Abdullah Saeed berpendapat bahwa muslim progresif merupakan perkembangan lanjutan dari tren modernis yang berkembang menjadi neo-modernis dan kemudian menjadi progresif.
Sebagai tren, bukan gerakan, muslim progresif ini menampung semua kelompok dan kalangan yang memiliki keberpihakan pada nilai-nilai universal Islam sehingga mampu menjawab kebutuhan masyarakat modern.
Omid Safi menyebutkan beberapa isu penting yang harus dijawab oleh muslim progresif. Di antaranya adalah ketidakadilan gender, diskriminasi terhadap kelompok minoritas baik minoritas agama maupun etnis, dan pelanggaran hak asasi manusia.
Kemudian tiadanya kebebasan berbicara, berkeyakinan, dan mempraktikkan agama sendiri, pembagian kekayaan yang tidak merata, dan pemerintahan yang otoriter (Safi dalam Aminuddin, 2021).
____
Kepustakaan
Aminudin, A. (2021). “Pemikiran Abdullah Saeed Tentang Muslim Progresif Sebagai Jalan Alternatif Tantangan Era Modern”. Rusydiah: Jurnal Pemikiran Islam, 2(1), 50-63.

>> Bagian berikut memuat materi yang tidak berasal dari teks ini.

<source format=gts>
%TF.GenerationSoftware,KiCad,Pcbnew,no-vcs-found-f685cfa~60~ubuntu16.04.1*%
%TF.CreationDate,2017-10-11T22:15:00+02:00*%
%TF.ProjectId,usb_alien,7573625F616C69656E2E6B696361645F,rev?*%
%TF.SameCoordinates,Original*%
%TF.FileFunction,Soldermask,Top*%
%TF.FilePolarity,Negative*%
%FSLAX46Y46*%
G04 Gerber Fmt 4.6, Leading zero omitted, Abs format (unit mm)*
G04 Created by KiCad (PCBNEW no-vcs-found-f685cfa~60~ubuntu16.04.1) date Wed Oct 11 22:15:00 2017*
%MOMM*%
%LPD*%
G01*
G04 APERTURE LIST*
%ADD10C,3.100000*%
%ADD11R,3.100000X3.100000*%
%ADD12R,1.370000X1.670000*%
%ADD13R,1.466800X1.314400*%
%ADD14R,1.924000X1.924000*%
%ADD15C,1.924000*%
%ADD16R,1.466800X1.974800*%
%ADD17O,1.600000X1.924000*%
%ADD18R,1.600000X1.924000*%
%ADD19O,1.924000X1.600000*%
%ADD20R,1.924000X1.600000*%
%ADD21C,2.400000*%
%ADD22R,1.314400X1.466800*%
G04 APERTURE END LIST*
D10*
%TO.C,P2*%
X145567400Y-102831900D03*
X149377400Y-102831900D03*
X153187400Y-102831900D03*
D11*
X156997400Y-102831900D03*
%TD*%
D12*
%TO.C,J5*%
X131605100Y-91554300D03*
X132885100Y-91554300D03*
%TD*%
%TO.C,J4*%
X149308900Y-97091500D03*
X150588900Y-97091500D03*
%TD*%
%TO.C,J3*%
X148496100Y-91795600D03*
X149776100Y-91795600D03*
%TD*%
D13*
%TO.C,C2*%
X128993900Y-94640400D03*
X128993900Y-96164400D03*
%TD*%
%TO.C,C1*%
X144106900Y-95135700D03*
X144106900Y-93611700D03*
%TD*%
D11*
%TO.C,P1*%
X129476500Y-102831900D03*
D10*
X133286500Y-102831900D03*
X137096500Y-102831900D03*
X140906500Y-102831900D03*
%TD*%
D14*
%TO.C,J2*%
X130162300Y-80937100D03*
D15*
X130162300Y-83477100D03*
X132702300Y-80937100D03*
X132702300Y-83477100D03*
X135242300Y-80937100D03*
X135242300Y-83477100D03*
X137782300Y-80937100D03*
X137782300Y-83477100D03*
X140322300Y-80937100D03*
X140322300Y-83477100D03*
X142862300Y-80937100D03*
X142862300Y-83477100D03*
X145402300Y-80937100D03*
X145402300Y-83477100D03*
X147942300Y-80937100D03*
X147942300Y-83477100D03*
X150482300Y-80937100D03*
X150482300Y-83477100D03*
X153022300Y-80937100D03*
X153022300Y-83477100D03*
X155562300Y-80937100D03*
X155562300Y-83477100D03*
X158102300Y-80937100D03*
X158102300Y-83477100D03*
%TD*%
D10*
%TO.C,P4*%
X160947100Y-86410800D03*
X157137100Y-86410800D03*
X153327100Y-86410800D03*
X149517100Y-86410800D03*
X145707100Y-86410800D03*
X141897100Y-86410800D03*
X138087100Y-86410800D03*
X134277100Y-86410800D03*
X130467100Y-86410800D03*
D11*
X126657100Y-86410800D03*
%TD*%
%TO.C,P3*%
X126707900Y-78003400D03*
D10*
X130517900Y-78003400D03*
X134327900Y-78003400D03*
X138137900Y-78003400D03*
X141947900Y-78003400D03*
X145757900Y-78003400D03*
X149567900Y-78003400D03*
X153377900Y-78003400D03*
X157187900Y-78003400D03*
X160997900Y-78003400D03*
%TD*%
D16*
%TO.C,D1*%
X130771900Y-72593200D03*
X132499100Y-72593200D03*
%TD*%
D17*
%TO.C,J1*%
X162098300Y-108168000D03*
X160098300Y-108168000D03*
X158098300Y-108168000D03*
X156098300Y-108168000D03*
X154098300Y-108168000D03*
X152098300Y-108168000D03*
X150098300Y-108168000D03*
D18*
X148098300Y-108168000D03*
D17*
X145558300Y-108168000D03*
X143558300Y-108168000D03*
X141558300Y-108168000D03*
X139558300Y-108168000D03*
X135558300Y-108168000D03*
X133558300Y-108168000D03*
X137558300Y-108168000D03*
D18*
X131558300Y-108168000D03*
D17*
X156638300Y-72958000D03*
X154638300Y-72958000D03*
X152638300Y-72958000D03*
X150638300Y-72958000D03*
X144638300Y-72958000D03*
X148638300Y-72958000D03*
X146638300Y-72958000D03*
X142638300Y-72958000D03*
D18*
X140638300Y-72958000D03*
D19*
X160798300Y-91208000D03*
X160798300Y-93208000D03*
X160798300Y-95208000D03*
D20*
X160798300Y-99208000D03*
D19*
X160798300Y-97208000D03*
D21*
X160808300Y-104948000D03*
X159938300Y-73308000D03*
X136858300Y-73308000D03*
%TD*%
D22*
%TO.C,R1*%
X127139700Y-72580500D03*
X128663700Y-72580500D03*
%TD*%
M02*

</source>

Fanani, Z. (2019). “Gerakan Islam Progresif dalam Konteks Sosiologi: Memahami Pemikiran Abdullah Saeed dalam Bukunya Islamic Thought”. Jurnal Pusaka Media Kajian dan Pemikiran Islam, 7(1), 53.
Fathurrosyid. (2015) “Islam Progresif Versi Abdullah Saeed: Ikhtiar Menghadapi Problem Keagamaan Kontemporer.” Al-Ahkam X.

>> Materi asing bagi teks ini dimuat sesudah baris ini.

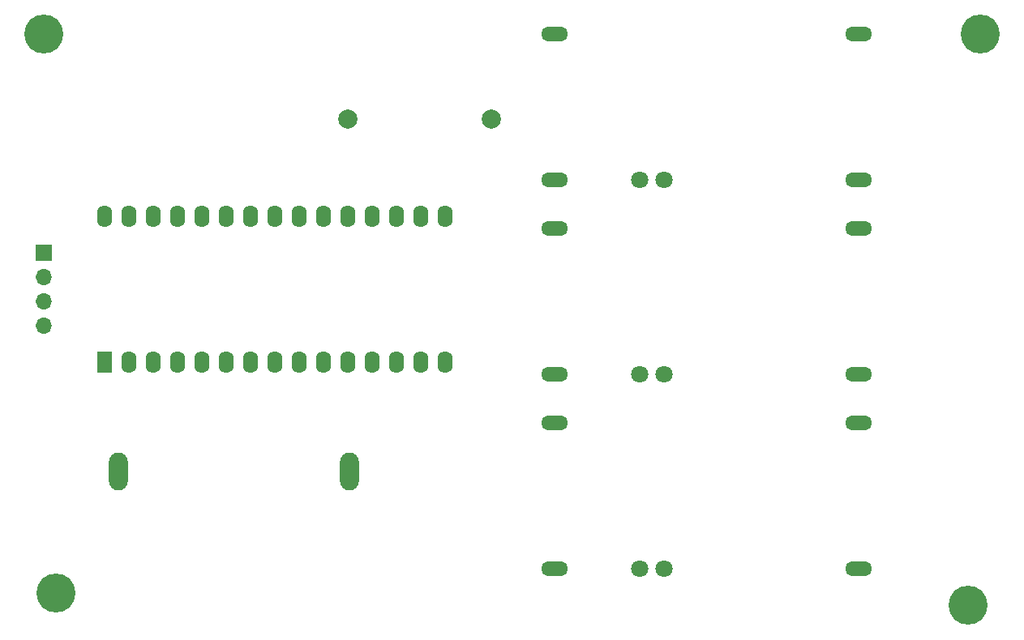
<source format=gbr>
G04 #@! TF.FileFunction,Soldermask,Bot*
%FSLAX46Y46*%
G04 Gerber Fmt 4.6, Leading zero omitted, Abs format (unit mm)*
G04 Created by KiCad (PCBNEW 4.0.7) date 01/04/18 14:32:31*
%MOMM*%
%LPD*%
G01*
G04 APERTURE LIST*
%ADD10C,0.100000*%
%ADD11O,2.800000X1.524000*%
%ADD12C,1.800000*%
%ADD13O,1.981200X3.962400*%
%ADD14C,1.998980*%
%ADD15R,1.574800X2.286000*%
%ADD16O,1.574800X2.286000*%
%ADD17R,1.700000X1.700000*%
%ADD18O,1.700000X1.700000*%
%ADD19C,4.064000*%
G04 APERTURE END LIST*
D10*
D11*
X74930000Y-77470000D03*
X74930000Y-62230000D03*
X106680000Y-77470000D03*
X106680000Y-62230000D03*
D12*
X83820000Y-77470000D03*
X86360000Y-77470000D03*
D13*
X29370000Y-107950000D03*
X53500000Y-107950000D03*
D14*
X53340000Y-71120000D03*
X68340000Y-71120000D03*
D15*
X27940000Y-96520000D03*
D16*
X30480000Y-96520000D03*
X33020000Y-96520000D03*
X35560000Y-96520000D03*
X38100000Y-96520000D03*
X40640000Y-96520000D03*
X43180000Y-96520000D03*
X45720000Y-96520000D03*
X48260000Y-96520000D03*
X50800000Y-96520000D03*
X53340000Y-96520000D03*
X55880000Y-96520000D03*
X58420000Y-96520000D03*
X60960000Y-96520000D03*
X63500000Y-96520000D03*
X63500000Y-81280000D03*
X60960000Y-81280000D03*
X58420000Y-81280000D03*
X55880000Y-81280000D03*
X53340000Y-81280000D03*
X50800000Y-81280000D03*
X48260000Y-81280000D03*
X45720000Y-81280000D03*
X43180000Y-81280000D03*
X40640000Y-81280000D03*
X38100000Y-81280000D03*
X35560000Y-81280000D03*
X33020000Y-81280000D03*
X30480000Y-81280000D03*
X27940000Y-81280000D03*
D11*
X74930000Y-97790000D03*
X74930000Y-82550000D03*
X106680000Y-97790000D03*
X106680000Y-82550000D03*
D12*
X83820000Y-97790000D03*
X86360000Y-97790000D03*
D11*
X74930000Y-118110000D03*
X74930000Y-102870000D03*
X106680000Y-118110000D03*
X106680000Y-102870000D03*
D12*
X83820000Y-118110000D03*
X86360000Y-118110000D03*
D17*
X21590000Y-85090000D03*
D18*
X21590000Y-87630000D03*
X21590000Y-90170000D03*
X21590000Y-92710000D03*
D19*
X119380000Y-62230000D03*
X118110000Y-121920000D03*
X22860000Y-120650000D03*
X21590000Y-62230000D03*
M02*

</source>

Madaniyyah, F., & Munawar, E. (2022). “Gerakan Islam Progresif Abdullah Saeed Implikasinya Terhadap Metodologi Fiqh Islam”. Journal Analytica Islamica, 11(2), 428-439.
Noor, Faris A. (2006) Islam Progresif: Peluang, Tantangan, dan Masa Depannya di Asia Tenggara. Yogyakarta: SAMHA.
Saeed, Abdullah. (2016). Pengantar Studi Al-Qur’an. (Shulkhah dan Syamsuddin, Terjemahan), Yogyakarta: Baitul Hikmah Press.
Zarkasyi, Hamid Fahmy. (2012). Misykat: Refleksi Tentang Islam, Westernisasi, dan Liberalisasi. Jakarta: INSISTS – MIUMI.